Patients received MRx0518 1 capsule PO BID (1x10¹⁰ to 1x10¹¹ CFU) and pembrolizumab (200mg Q3W) for up to 2 years or until progression. Eligible patients have experienced clinical benefit from a prior ICI before eventually progressing. Tumour response was assessed every 9 weeks by RECIST v1.1. Responders were classed as patients who experienced CR, PR or SD ≥6 months. To date, baseline FFPE tumour biopsies from 12 patients, 4 responders and 8 non responders, were immunoprofilling using a mIF panel against; CD3, CD8, PD-1, FOXP3, Ki-67, PD-L1, CD68, and cytokeratin antibodies in tumor and stroma compatments form the tissue using image analysis.

Results

Response to therapy was associated with higher baseline densities of tumour infiltrating Treg (CD3+Foxp3+) (P=0.0381) and proliferating total T-cells (CD3+Ki67+) (P=0.0048) at baseline, whereas higher densities of macrophages (CD68+ cells, P=0.0303) were detected in the stroma and tumour tissue compartment of non-responders.

Conclusions

Understanding mechanisms of resistance to ICIs is key in identifying patients who may respond to subsequent therapies. This limited analysis, together with the observations of increased CD8+ T-cell activation and reduced induction of Treg cells in the presence of tolerogenic cytokines in vitro and in preclinical models, provides insight for further investigation into the potential for MRx0518 + pembrolizumab to overcome Treg-mediated acquired resistance to ICIs.

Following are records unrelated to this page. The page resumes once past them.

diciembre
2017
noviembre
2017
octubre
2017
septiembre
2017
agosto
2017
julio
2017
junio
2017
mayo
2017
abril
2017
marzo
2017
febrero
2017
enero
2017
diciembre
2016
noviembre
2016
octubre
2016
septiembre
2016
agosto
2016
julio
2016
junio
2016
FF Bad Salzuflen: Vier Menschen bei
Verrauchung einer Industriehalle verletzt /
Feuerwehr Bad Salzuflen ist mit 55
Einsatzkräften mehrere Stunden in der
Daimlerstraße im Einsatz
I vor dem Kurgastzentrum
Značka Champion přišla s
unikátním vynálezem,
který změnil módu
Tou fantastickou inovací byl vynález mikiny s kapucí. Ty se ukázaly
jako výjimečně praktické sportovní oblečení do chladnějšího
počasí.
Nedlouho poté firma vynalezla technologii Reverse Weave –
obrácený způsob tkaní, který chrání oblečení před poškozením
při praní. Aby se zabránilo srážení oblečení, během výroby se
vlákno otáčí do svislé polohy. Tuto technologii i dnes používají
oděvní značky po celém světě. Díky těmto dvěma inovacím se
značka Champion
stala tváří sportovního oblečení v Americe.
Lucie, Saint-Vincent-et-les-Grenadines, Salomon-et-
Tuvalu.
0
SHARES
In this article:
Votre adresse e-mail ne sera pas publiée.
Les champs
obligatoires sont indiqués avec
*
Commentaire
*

Clinical trial identification

NCT03637803.

Editorial acknowledgement

Legal entity responsible for the study

4D Pharma PLC.

Funding

4D Pharma PLC.

Disclosure

M. Adriani: Other, Institutional, Full or part-time Employment: 4D Pharma PLC. R. Parikh: Other, Institutional, Full or part-time Employment: 4D Pharma PLC. A. Stevenson: Other, Institutional, Full or part-time Employment: 4D Pharma PLC. C. Badham: Other, Institutional, Full or part-time Employment: 4D Pharma PLC. G. Fyvie: Other, Institutional, Full or part-time Employment: 4D Pharma PLC. M. Chisamore: Other, Institutional, Full or part-time Employment: 7Merck & Co., Inc. All other authors have declared no conflicts of interest.